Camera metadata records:

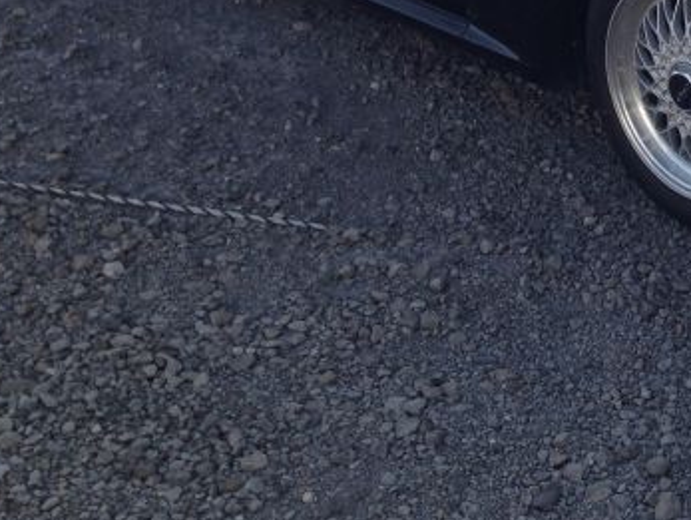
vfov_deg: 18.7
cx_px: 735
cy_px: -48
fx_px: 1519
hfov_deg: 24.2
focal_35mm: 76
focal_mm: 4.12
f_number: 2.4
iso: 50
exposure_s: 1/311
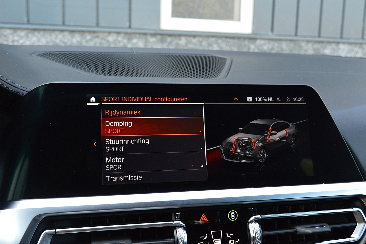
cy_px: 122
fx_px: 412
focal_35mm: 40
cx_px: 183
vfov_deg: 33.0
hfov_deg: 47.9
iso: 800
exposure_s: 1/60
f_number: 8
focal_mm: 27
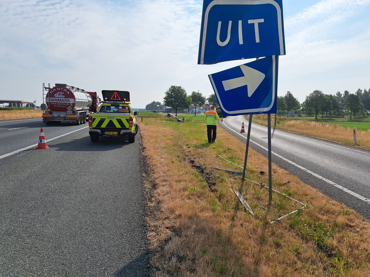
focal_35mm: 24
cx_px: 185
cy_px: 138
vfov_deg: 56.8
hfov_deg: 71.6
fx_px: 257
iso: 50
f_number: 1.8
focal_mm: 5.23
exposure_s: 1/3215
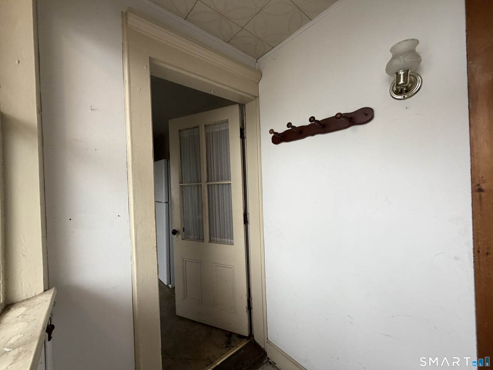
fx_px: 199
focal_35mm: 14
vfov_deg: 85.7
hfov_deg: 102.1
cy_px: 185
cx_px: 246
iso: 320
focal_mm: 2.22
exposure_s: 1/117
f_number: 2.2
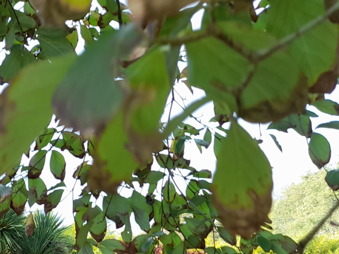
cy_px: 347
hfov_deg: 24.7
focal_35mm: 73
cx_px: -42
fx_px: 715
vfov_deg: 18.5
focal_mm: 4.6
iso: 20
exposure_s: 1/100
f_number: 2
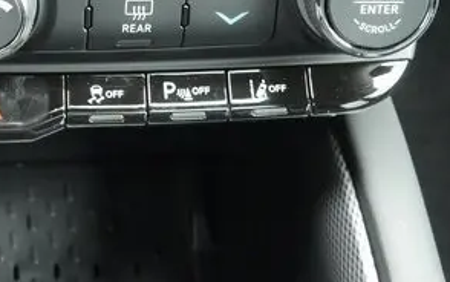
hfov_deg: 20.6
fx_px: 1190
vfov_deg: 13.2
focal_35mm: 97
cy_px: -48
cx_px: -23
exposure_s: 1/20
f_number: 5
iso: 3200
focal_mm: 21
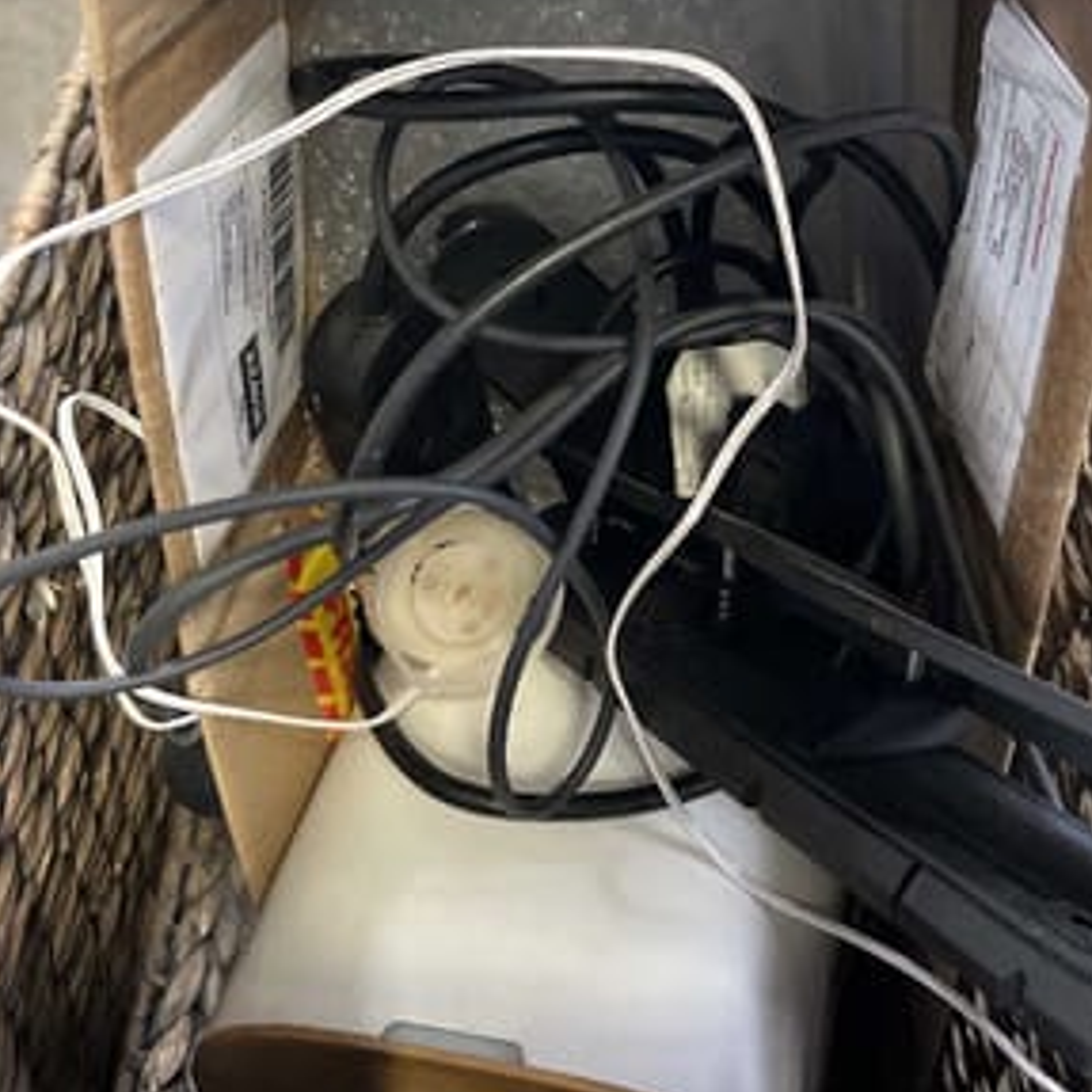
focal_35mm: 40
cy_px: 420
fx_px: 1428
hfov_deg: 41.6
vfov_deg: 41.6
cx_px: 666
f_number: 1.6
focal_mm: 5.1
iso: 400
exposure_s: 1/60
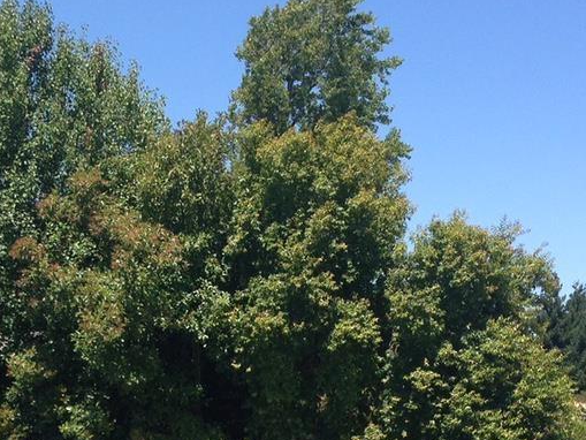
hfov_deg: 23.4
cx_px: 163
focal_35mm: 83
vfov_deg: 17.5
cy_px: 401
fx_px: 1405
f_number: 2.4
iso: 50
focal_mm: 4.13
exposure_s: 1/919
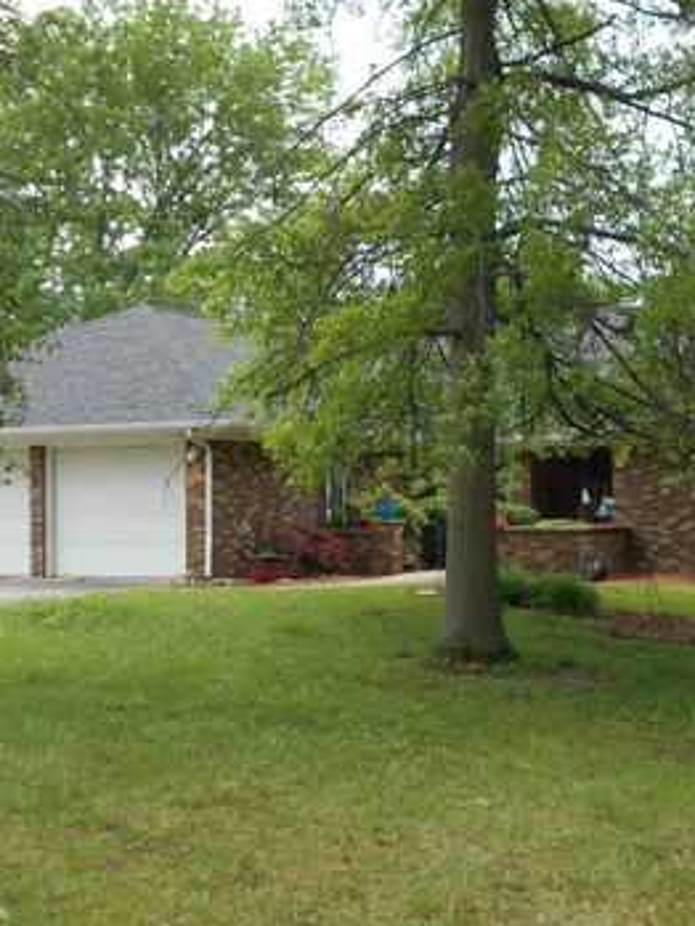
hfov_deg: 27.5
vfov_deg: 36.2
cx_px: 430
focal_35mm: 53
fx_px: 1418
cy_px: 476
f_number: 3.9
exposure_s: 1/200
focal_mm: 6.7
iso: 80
==
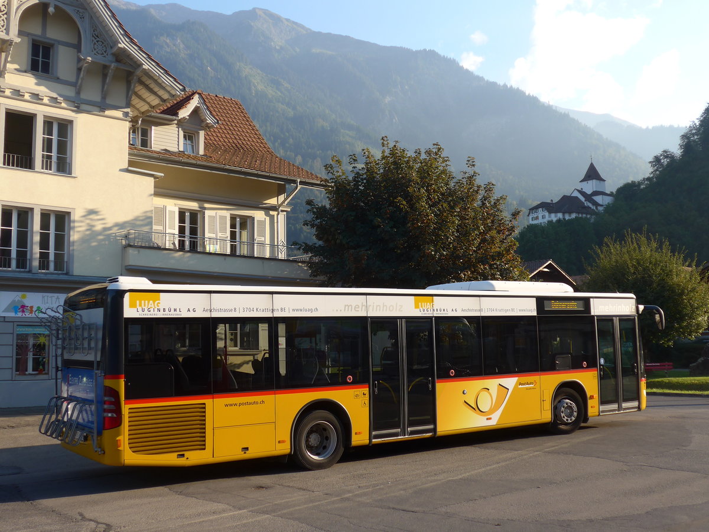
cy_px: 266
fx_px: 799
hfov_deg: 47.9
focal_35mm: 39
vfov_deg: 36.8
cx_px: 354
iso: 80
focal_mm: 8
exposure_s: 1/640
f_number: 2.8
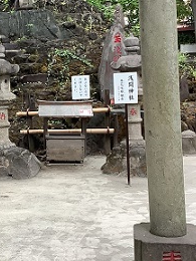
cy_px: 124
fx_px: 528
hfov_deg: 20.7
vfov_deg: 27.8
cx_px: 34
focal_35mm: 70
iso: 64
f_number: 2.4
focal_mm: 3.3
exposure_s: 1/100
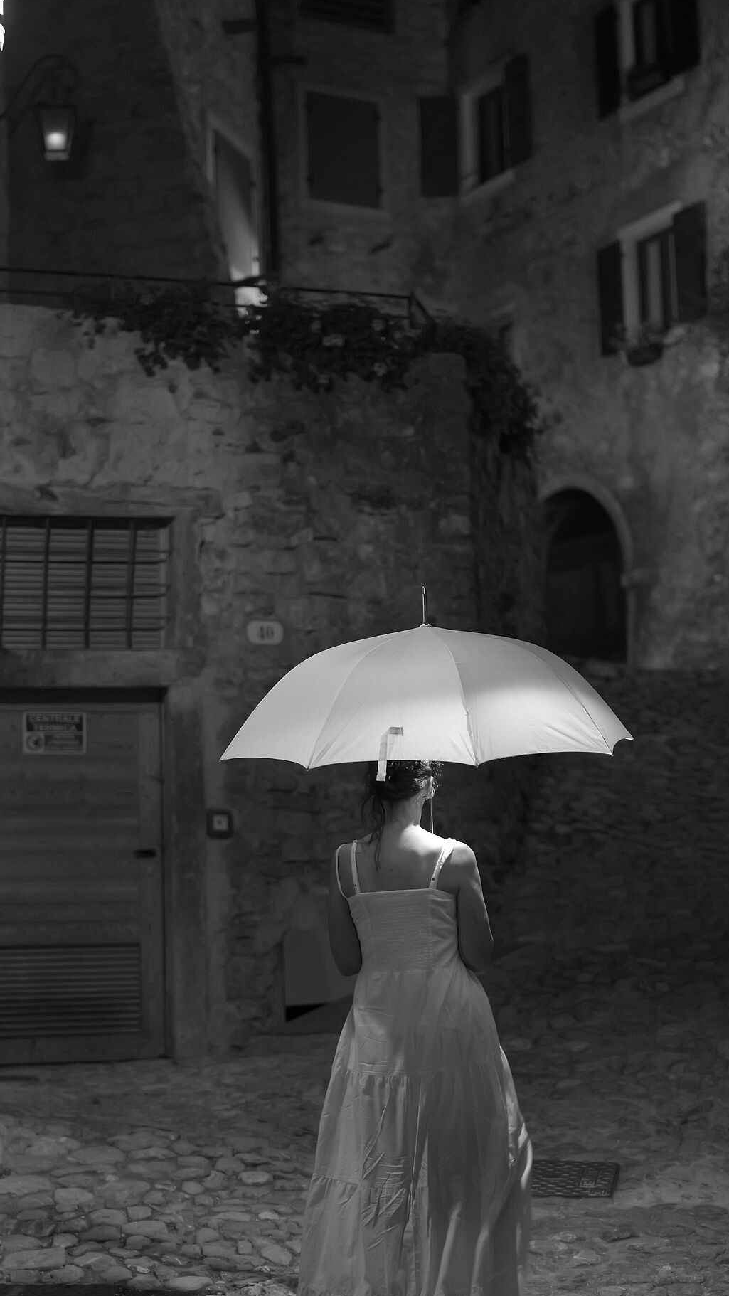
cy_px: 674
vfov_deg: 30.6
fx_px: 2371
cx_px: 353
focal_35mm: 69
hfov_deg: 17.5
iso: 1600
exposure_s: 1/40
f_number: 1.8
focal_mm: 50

Task directions =>
Above are the records; restate exactly the lines from the one containing "hfov_deg: 41.6" through the one containing "fx_px: 1418", keeping pictures out.

Exercise solution =>
hfov_deg: 41.6
vfov_deg: 41.6
cx_px: 666
f_number: 1.6
focal_mm: 5.1
iso: 400
exposure_s: 1/60
hfov_deg: 23.4
cx_px: 163
focal_35mm: 83
vfov_deg: 17.5
cy_px: 401
fx_px: 1405
f_number: 2.4
iso: 50
focal_mm: 4.13
exposure_s: 1/919
hfov_deg: 27.5
vfov_deg: 36.2
cx_px: 430
focal_35mm: 53
fx_px: 1418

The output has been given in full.